SUPPLIED PASSAGE>
# Lexington Spring 2015 (Massachusetts)



## UnsolvedCypher (Jan 29, 2015)

*NOTE: You MUST register online, there is no at-the-door registration, but you can pay at the door.*
[CubingUSA Link]

The Lexington Cubing Organization Team is very happy to announce Lexington Spring 2015 on April 11th. We will be donating all profits to UNICEF. Our events will include:

3x3 (3 rounds)
2x2 (2 rounds)
Skewb (2 rounds)
Pyraminx (1 round)
OH (1 round)
BLD (1 round)
4x4 (1 round)
5x5 (1 round)

We are holding this competition in a different venue than last time so that we have more space for the large number of competitors, and also seating for guests. The admission cost is $12 for paying online or $20 for paying at the door, but you must pre-register. More information is available on our website [here]. Hope to see you there!


----------



## MirzaCubing (Jan 29, 2015)

UnsolvedCypher said:


> The admission cost is $12 for paying *online* or $20 for paying *at the door*



I think this is what you meant


----------



## AlexMaass (Feb 17, 2015)

I might actually make this possibly, its the weekend before spring break ends for me


----------



## UnsolvedCypher (Feb 18, 2015)

MirzaCubing: yes, that is what I meant, my bad  . I fixed it now.
AlexMaass: Glad to hear it! Lexington competitions are something everyone should experience at least once


----------



## AlexMaass (Feb 19, 2015)

Yay I can go!
Time to get actually good at skewb.


----------



## UnsolvedCypher (Mar 13, 2015)

Alex Maass, how do you pronounce your name? I don't want to mess it up when announcing competitors!


----------



## Ninja Storm (Mar 14, 2015)

UnsolvedCypher said:


> Alex Maass, how do you pronounce your name? I don't want to mess it up when announcing competitors!



Ay-leaks Moose


----------



## AlexMaass (Mar 14, 2015)

^ 

Alex "Mass" pretty much.


----------



## redjunglefowl (Mar 30, 2015)

I'm going. Can't wait. It's going to be my 5 comp


----------



## AlexMaass (Apr 9, 2015)

Goals:
Get a 4x4 and 5x5 solve in, which should be relatively easy, but I have a feeling cutoffs will change.
Make it to second round of skewb.


----------



## cubingandjazz (Apr 9, 2015)

Matt and I can't wait for this weekend! See you all there.

Goals: Don't do horribly in literally event like at Yale last weekend (especially 3x3) lol. 

Seriously though:

2x2: sub-3.7 average, make finals
3x3: sub-13 average, sub-10 single
Skewb: sub-10 average
all others: whatever


----------



## oneshot (Apr 10, 2015)

What time does it start?


----------



## cubingandjazz (Apr 10, 2015)

Registration starts at 8:15am. 3x3 Round 1 (the first event) starts at 8:30am.


----------



## 3LEVAS3 (Apr 18, 2015)

This was the best comp so far.


----------

GIVEN REQUEST 1>
Write out a portion of the Lexington Spring 2015 thread word for word: begin at the words "I'm going. Can't" and stop after the words "round of skewb.".
The Lexington Spring 2015 thread has no connection to the rows.

(Records drawn from a data source)

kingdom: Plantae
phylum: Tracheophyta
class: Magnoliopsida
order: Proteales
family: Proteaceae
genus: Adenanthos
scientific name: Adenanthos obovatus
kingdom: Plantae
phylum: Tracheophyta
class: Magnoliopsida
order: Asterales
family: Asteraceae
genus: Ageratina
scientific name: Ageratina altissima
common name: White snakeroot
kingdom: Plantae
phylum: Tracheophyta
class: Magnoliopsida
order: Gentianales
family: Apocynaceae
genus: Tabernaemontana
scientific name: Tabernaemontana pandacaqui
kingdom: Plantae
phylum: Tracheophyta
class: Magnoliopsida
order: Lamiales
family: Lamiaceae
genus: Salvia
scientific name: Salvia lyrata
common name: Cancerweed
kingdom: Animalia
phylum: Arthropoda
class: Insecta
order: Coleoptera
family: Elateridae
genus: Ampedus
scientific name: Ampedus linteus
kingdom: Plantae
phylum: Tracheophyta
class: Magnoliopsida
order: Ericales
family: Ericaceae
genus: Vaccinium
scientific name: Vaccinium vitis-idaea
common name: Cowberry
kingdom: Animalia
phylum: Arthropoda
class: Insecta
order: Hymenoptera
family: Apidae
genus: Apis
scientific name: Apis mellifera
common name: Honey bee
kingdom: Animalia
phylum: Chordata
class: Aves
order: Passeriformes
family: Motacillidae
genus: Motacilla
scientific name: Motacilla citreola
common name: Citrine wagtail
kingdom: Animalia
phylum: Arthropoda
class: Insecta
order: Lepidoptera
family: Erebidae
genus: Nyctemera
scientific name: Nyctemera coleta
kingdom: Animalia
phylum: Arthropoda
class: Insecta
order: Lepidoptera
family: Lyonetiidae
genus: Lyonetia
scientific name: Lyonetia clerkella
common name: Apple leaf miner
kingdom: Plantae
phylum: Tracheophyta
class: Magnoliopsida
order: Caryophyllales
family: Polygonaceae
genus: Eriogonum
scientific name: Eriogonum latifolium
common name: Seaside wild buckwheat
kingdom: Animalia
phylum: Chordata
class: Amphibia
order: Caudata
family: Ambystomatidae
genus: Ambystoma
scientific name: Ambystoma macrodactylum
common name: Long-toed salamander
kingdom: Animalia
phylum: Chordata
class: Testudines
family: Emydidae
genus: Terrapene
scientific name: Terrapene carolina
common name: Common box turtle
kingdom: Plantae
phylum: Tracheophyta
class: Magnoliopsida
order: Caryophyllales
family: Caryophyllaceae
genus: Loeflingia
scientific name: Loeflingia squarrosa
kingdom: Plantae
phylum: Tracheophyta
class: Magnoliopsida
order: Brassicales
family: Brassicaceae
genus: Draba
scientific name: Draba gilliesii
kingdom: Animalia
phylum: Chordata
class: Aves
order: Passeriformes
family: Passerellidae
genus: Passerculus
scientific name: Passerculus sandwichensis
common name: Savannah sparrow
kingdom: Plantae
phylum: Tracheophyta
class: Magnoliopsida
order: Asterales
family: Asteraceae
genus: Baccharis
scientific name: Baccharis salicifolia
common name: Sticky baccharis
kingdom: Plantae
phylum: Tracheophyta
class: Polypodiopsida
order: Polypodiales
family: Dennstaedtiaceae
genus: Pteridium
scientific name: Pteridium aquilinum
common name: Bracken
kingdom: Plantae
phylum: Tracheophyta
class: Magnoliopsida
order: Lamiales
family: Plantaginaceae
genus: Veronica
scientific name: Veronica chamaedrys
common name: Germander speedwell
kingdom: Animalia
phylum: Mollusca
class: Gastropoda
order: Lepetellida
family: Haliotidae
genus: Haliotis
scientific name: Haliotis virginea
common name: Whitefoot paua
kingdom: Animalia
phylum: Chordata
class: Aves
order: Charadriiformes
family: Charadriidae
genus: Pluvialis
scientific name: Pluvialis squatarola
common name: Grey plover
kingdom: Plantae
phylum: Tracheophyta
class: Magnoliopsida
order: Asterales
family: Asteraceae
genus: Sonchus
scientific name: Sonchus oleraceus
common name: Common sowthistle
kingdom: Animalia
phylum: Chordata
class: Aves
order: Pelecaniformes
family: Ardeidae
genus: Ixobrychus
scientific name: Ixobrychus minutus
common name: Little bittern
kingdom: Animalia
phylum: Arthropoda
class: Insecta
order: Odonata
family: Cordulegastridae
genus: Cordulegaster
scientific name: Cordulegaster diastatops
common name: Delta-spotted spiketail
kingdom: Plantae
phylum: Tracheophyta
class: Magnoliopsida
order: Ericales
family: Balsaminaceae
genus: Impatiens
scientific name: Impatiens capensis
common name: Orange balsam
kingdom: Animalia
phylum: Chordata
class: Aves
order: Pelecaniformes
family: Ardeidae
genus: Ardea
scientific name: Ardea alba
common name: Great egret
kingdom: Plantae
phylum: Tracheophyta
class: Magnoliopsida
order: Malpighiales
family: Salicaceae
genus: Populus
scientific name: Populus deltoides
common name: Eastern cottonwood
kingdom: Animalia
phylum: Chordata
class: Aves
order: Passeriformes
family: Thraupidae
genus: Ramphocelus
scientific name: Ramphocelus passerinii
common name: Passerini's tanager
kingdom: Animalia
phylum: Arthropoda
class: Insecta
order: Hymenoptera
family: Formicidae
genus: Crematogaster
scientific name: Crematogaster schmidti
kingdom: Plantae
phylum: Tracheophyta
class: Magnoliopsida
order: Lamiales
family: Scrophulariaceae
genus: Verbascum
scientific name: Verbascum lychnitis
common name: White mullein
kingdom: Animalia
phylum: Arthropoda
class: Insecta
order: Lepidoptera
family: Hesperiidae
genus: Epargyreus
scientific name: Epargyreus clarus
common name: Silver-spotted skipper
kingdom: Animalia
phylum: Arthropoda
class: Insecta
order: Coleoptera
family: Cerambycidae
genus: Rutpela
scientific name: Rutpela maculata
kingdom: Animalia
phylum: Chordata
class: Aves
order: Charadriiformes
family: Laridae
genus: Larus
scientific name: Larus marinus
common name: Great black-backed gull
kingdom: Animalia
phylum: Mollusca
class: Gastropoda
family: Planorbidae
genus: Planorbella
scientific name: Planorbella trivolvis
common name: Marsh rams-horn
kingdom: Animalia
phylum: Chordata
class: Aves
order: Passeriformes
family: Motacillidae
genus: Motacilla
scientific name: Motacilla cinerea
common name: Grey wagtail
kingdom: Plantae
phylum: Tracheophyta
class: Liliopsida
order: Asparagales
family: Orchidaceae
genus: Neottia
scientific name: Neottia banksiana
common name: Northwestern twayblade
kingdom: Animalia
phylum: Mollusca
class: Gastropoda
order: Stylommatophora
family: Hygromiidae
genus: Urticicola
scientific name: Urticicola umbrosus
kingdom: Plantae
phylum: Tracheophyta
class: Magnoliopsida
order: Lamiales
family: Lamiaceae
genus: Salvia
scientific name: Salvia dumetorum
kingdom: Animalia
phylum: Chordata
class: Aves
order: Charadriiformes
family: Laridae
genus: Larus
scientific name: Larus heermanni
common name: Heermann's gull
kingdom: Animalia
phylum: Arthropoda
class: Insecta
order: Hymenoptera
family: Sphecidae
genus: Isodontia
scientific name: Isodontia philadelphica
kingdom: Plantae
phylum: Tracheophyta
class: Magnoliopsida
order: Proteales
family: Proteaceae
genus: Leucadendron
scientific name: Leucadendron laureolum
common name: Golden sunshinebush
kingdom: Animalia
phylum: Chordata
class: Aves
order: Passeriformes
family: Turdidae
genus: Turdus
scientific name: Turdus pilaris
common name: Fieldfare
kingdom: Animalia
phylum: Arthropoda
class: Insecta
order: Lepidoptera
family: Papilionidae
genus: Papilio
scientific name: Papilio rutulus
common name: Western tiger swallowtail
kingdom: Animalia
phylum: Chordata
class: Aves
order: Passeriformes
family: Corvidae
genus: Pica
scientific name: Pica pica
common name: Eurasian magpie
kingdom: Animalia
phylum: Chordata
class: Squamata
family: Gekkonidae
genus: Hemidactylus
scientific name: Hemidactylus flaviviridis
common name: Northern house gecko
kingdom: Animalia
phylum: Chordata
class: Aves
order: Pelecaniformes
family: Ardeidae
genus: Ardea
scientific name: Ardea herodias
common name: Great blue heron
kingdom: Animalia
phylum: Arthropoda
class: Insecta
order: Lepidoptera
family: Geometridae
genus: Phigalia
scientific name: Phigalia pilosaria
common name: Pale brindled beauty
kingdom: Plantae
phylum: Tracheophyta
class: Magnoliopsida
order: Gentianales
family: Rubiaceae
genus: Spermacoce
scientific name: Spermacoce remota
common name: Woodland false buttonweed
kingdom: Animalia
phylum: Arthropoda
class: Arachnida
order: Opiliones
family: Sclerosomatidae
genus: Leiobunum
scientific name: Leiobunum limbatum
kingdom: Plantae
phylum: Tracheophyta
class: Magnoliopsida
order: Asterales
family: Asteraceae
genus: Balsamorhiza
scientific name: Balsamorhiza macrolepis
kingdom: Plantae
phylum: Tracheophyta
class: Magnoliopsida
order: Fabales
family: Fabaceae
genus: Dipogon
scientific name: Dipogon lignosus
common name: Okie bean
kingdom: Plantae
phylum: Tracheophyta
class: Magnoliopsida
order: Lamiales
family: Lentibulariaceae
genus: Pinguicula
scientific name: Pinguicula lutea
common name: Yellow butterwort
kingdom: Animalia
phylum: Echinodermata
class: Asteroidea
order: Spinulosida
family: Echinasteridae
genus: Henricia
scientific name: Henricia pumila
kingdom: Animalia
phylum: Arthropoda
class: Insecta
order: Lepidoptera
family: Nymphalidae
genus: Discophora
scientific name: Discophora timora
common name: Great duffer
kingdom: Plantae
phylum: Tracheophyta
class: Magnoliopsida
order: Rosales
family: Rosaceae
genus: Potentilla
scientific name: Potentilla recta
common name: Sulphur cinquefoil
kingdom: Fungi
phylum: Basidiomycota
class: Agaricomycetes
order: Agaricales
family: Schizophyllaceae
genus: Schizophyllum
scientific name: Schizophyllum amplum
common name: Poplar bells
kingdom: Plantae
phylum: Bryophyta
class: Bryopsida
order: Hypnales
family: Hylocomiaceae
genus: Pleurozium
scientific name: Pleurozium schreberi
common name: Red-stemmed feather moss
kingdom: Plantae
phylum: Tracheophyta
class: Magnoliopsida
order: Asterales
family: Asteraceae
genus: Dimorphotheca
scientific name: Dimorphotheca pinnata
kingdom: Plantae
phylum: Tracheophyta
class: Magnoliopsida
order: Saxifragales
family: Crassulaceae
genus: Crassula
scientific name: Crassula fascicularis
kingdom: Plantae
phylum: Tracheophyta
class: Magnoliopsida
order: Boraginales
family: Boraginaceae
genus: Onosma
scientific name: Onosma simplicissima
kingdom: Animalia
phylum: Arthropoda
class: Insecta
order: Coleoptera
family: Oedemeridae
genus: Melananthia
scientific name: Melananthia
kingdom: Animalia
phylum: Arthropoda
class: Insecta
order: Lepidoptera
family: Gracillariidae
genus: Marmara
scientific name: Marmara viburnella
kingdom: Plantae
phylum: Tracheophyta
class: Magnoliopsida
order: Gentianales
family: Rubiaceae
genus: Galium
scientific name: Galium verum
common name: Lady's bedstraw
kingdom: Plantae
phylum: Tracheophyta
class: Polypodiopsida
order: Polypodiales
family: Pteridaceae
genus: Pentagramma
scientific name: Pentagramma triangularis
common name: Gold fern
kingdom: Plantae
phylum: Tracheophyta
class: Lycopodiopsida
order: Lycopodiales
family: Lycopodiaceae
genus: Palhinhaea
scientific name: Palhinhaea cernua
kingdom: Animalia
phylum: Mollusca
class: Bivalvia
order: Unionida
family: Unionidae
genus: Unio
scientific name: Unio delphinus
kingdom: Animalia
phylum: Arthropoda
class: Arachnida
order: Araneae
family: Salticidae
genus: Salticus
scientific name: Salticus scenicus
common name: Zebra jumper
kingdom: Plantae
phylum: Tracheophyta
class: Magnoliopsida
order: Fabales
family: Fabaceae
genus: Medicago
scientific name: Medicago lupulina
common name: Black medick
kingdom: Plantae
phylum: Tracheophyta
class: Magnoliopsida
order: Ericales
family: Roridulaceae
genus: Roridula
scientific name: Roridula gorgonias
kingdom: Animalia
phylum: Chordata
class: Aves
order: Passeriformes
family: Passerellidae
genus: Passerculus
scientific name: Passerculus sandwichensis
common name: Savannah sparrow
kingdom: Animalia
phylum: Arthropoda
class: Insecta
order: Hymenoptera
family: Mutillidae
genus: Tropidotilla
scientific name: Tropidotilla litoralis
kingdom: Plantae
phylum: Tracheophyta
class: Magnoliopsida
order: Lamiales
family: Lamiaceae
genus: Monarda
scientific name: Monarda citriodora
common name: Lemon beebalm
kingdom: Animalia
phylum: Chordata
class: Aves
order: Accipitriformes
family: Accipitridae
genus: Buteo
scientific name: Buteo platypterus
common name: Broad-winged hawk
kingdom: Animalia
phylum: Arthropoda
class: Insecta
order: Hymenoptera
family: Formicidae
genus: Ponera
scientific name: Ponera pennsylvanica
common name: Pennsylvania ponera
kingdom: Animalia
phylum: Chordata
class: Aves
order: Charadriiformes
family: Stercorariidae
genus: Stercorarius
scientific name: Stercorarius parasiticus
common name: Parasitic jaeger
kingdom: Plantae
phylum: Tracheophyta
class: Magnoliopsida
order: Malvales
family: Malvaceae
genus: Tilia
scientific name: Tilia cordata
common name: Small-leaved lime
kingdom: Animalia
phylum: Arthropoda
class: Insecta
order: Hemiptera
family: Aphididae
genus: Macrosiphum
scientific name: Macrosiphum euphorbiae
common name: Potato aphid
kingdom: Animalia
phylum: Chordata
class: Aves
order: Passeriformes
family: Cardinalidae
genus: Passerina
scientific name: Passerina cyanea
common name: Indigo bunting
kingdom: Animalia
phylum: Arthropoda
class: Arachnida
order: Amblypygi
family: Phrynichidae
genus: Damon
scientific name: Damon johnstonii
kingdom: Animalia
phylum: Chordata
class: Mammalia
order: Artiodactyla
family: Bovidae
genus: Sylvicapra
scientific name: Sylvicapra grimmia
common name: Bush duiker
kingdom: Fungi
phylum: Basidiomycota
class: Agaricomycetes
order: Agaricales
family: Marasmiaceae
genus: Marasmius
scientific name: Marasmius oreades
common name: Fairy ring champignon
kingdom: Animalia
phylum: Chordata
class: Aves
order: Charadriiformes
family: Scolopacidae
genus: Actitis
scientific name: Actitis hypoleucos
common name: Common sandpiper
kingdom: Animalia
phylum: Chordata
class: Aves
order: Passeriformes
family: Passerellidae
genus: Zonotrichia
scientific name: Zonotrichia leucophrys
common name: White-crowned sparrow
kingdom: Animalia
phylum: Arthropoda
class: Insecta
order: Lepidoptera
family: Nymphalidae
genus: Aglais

GIVEN REQUEST 2>
Reproduce the rows verbatim, beginning at the row that contains "scientific name: Vaccinium vitis-idaea" and stopping after the row that contains "common name: Seaside wild buckwheat".

CORRECT ANSWER 1>
I'm going. Can't wait. It's going to be my 5 comp


----------



## AlexMaass (Apr 9, 2015)

Goals:
Get a 4x4 and 5x5 solve in, which should be relatively easy, but I have a feeling cutoffs will change.
Make it to second round of skewb.

CORRECT ANSWER 2>
scientific name: Vaccinium vitis-idaea
common name: Cowberry
kingdom: Animalia
phylum: Arthropoda
class: Insecta
order: Hymenoptera
family: Apidae
genus: Apis
scientific name: Apis mellifera
common name: Honey bee
kingdom: Animalia
phylum: Chordata
class: Aves
order: Passeriformes
family: Motacillidae
genus: Motacilla
scientific name: Motacilla citreola
common name: Citrine wagtail
kingdom: Animalia
phylum: Arthropoda
class: Insecta
order: Lepidoptera
family: Erebidae
genus: Nyctemera
scientific name: Nyctemera coleta
kingdom: Animalia
phylum: Arthropoda
class: Insecta
order: Lepidoptera
family: Lyonetiidae
genus: Lyonetia
scientific name: Lyonetia clerkella
common name: Apple leaf miner
kingdom: Plantae
phylum: Tracheophyta
class: Magnoliopsida
order: Caryophyllales
family: Polygonaceae
genus: Eriogonum
scientific name: Eriogonum latifolium
common name: Seaside wild buckwheat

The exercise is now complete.